Statistical Plots#

In addition to the plots available via the plot interface, hvPlot makes a number of more sophisticated, statistical plots available that are modelled on pandas.plotting. To explore these, we will load the iris and stocks datasets from Bokeh:

import pandas as pd
import hvplot.pandas  # noqa

from bokeh.sampledata import iris, stocks 

iris = iris.flowers

Scatter Matrix#

When working with multi-dimensional data, it is often difficult to understand the relationship between all the different variables. A scatter_matrix makes it possible to visualize all of the pairwise relationships in a compact format. hvplot.scatter_matrix is closely modelled on pandas.plotting.scatter_matrix:

hvplot.scatter_matrix(iris, c="species")

Compared to a static Seaborn/Matplotlib-based plot, here it is easy to explore the data interactively thanks to Bokeh’s linked zooming, linked panning, and linked brushing (using the box_select and lasso_select tools).

Parallel Coordinates#

Parallel coordinate plots provide another way of visualizing multi-variate data. hvplot.parallel_coordinates provides a simple API to create such a plot, modelled on the API of pandas.plotting.parallel_coordinates():

hvplot.parallel_coordinates(iris, "species")

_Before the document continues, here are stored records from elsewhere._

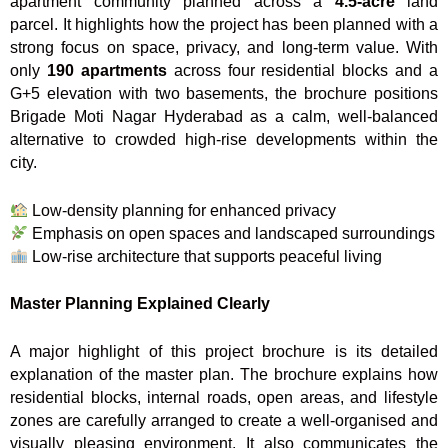
apartment community planned across a
4.5-acre
land
parcel. It highlights how the project has been planned with a
strong focus on space, privacy, and long-term value. With
only
190 apartments
across four residential blocks and a
G+5 elevation with two basements, the brochure positions
Brigade Moti Nagar Hyderabad as a calm, well-balanced
alternative to crowded high-rise developments within the
city.
Low-density planning for enhanced privacy
Emphasis on open spaces and landscaped surroundings
Low-rise architecture that supports peaceful living
Master Planning Explained Clearly
A major highlight of this project brochure is its detailed
explanation of the master plan. The brochure explains how
residential blocks, internal roads, open areas, and lifestyle
zones are carefully arranged to create a well-organised and
visually pleasing environment. It also communicates the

The plot quickly clarifies the relationship between different variables, highlighting the difference of the “setosa” species in the petal width and length dimensions.

Andrews Curves#

Another similar approach is to visualize the dimensions using Andrews curves, which are constructed by generating a Fourier series from the features of each observation, visualizing the aggregate differences between classes. The hvplot.andrews_curves() function provides a simple API to generate Andrews curves from a datafrom, closely matching the API of pandas.plotting.andrews_curves():

hvplot.andrews_curves(iris, "species")